Items in a dataset:
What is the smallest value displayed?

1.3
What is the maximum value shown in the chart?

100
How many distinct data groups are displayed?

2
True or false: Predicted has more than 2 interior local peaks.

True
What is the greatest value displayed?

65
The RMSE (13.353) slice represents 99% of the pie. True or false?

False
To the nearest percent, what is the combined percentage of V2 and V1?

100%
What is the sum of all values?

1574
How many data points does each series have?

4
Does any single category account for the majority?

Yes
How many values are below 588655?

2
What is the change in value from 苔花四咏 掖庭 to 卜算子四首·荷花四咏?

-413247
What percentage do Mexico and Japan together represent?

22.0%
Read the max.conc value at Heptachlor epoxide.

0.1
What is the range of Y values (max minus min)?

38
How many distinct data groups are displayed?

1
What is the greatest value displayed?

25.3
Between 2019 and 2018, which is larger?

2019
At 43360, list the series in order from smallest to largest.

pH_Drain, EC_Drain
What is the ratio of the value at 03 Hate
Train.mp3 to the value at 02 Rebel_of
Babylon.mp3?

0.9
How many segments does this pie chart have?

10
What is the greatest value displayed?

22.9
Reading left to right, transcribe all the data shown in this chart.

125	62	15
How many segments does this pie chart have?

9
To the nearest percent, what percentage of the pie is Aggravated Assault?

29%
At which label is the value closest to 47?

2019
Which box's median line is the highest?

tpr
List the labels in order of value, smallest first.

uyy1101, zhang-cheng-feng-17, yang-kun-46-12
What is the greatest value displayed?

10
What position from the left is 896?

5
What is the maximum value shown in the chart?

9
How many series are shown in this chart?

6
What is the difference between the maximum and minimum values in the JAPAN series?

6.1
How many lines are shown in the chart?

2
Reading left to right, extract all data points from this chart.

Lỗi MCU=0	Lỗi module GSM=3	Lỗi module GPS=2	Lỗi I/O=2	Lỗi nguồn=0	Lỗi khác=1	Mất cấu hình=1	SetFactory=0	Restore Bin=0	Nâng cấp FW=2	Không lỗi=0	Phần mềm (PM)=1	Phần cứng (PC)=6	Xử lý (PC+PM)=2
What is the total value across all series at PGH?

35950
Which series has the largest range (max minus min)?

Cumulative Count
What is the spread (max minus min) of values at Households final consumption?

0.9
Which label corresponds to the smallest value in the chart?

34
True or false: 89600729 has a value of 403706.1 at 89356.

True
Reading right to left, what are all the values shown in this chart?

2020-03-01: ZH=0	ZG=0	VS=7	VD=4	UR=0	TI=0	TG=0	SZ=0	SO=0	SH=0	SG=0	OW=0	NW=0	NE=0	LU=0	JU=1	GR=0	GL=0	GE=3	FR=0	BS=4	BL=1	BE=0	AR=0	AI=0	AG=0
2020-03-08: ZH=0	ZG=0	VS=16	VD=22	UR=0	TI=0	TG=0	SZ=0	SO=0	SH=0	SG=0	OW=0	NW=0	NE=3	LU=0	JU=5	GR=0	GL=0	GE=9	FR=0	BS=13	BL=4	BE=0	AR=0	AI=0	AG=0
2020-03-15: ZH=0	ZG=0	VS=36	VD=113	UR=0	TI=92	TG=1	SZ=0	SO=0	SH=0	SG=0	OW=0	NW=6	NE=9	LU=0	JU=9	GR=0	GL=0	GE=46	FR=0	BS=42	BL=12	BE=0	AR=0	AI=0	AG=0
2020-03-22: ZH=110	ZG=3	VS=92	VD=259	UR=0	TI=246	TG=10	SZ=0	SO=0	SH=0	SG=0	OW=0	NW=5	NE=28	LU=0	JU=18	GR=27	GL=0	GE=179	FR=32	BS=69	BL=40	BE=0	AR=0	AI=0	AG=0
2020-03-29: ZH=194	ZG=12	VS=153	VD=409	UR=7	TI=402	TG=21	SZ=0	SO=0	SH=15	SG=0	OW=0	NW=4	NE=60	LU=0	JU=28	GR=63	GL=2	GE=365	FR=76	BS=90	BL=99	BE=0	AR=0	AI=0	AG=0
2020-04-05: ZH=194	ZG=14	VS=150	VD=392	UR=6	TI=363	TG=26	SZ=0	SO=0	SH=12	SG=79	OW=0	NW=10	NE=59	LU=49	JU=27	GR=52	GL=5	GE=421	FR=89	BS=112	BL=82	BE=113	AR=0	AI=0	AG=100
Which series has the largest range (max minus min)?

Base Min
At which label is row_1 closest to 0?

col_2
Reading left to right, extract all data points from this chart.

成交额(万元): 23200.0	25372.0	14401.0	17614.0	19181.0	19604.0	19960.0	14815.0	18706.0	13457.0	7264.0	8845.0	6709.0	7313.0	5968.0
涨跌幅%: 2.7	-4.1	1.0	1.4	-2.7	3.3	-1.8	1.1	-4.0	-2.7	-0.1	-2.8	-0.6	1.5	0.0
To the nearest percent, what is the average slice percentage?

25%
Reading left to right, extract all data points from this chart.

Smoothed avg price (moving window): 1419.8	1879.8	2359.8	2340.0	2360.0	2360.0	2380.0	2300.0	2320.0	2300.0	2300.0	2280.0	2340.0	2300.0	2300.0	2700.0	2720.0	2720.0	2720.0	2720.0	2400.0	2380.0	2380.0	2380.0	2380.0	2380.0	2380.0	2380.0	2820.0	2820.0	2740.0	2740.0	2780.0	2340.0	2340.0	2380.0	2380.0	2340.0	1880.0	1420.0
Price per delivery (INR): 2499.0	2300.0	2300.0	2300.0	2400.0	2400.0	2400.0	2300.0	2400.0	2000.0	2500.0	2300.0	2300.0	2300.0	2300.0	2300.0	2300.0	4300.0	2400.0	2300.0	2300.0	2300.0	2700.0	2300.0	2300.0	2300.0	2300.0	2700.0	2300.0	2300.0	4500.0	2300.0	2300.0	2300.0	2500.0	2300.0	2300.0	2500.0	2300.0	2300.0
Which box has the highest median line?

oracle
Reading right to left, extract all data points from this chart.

▸ Written task
Gather every line of the rows above that contains the word "highest". Case counts.

▸ Task answer
Which box's median line is the highest?
Which box has the highest median line?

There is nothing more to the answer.